• _Directions_:
Copy the entries below word for word, from the line with "Page size: 2001x1125." to the line with "subtitle Créé par", including both of those lines.

• _Data shown_:
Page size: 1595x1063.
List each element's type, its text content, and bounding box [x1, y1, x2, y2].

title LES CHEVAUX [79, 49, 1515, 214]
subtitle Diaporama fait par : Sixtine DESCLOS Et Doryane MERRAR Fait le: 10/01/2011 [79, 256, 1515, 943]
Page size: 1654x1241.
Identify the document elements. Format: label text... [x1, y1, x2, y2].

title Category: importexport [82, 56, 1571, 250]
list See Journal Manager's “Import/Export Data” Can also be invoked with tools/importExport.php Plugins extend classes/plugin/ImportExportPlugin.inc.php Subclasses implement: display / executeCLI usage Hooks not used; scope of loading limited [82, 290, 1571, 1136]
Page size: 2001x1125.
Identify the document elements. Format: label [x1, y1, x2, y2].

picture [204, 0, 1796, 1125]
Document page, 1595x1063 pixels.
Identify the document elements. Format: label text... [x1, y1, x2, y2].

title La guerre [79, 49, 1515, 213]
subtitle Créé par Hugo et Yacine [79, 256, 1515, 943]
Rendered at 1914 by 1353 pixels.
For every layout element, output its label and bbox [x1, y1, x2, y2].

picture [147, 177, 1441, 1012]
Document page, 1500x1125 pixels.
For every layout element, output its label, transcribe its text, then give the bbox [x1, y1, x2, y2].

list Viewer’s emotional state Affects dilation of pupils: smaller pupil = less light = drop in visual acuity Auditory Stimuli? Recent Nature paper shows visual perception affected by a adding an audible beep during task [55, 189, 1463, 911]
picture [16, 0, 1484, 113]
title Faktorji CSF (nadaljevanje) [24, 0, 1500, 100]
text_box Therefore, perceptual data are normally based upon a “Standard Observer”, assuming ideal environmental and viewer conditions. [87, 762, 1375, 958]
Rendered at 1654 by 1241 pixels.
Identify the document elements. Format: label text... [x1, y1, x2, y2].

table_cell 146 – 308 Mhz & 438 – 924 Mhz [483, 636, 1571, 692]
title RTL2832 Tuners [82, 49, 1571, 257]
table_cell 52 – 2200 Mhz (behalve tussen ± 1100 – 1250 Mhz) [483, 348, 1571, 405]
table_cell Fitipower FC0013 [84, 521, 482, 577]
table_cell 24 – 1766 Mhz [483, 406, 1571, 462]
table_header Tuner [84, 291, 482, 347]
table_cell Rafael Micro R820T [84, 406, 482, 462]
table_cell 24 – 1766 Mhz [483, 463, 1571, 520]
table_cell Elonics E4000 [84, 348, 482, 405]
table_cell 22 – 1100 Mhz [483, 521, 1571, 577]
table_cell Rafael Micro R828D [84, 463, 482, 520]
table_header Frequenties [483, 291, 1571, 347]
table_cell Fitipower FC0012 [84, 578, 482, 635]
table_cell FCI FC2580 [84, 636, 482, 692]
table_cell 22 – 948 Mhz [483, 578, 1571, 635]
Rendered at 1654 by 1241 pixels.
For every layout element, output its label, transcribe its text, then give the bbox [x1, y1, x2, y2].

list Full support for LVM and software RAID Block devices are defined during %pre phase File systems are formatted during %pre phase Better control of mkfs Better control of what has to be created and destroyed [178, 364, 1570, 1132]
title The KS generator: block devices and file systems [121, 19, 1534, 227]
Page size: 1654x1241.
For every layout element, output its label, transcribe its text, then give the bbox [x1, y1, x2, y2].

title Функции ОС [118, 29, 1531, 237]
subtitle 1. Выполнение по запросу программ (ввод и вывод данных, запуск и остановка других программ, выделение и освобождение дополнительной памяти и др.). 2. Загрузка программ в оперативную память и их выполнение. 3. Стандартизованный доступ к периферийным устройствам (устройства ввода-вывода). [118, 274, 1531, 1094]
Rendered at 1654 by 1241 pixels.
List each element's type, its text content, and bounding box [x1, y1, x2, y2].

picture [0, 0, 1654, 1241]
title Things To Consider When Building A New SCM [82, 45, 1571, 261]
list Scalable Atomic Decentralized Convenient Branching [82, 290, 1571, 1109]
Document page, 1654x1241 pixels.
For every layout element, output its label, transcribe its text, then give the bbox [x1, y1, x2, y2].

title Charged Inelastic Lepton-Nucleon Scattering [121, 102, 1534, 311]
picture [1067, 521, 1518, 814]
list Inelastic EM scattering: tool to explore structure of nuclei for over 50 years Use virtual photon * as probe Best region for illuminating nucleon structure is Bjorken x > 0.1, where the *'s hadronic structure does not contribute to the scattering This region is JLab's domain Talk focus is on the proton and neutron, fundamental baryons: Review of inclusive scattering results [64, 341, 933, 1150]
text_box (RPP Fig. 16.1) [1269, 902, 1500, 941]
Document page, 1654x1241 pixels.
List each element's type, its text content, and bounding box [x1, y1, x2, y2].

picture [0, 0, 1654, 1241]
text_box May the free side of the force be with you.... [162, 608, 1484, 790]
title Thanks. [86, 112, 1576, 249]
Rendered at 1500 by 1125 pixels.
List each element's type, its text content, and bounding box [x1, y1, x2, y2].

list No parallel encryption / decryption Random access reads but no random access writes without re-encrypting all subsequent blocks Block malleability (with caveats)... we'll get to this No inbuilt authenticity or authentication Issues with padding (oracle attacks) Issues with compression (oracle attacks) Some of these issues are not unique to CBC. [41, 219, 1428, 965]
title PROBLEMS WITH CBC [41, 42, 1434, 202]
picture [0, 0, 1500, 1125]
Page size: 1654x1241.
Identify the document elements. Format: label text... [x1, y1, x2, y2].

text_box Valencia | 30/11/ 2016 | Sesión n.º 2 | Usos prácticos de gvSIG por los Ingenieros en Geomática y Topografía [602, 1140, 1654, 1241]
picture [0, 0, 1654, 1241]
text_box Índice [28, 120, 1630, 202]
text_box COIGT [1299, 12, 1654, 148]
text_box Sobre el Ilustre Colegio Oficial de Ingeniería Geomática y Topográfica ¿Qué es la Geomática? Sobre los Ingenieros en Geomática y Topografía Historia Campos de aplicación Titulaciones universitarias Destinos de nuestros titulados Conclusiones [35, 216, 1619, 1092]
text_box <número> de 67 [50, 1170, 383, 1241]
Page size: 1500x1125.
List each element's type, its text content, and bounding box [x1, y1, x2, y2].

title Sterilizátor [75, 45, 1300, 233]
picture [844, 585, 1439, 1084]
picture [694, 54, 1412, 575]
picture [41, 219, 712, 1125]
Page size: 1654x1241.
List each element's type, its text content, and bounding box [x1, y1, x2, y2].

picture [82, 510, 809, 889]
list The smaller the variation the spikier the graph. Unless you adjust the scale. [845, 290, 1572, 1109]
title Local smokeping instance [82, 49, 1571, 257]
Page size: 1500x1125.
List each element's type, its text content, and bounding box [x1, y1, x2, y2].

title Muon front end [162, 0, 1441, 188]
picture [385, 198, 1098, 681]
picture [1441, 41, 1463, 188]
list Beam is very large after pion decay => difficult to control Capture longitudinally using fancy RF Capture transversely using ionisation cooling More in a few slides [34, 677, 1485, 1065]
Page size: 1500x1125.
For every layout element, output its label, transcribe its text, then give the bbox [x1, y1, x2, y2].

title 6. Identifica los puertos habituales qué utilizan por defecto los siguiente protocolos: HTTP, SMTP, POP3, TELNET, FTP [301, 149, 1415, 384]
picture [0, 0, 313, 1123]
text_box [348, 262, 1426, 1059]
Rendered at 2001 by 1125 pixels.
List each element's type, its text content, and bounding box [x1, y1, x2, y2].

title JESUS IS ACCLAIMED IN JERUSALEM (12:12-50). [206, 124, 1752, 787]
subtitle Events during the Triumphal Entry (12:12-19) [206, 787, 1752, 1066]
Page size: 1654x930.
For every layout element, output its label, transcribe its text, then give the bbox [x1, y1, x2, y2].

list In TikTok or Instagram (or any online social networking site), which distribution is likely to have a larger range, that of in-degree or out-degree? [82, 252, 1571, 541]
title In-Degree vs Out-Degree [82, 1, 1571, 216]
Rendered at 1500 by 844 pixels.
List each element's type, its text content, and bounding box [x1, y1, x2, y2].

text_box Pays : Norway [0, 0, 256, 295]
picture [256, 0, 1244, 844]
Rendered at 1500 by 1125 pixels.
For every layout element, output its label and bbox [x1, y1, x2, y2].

• _Task answer_:
Page size: 2001x1125.
Identify the document elements. Format: label [x1, y1, x2, y2].

picture [204, 0, 1796, 1125]
Document page, 1595x1063 pixels.
Identify the document elements. Format: label text... [x1, y1, x2, y2].

title La guerre [79, 49, 1515, 213]
subtitle Créé par Hugo et Yacine [79, 256, 1515, 943]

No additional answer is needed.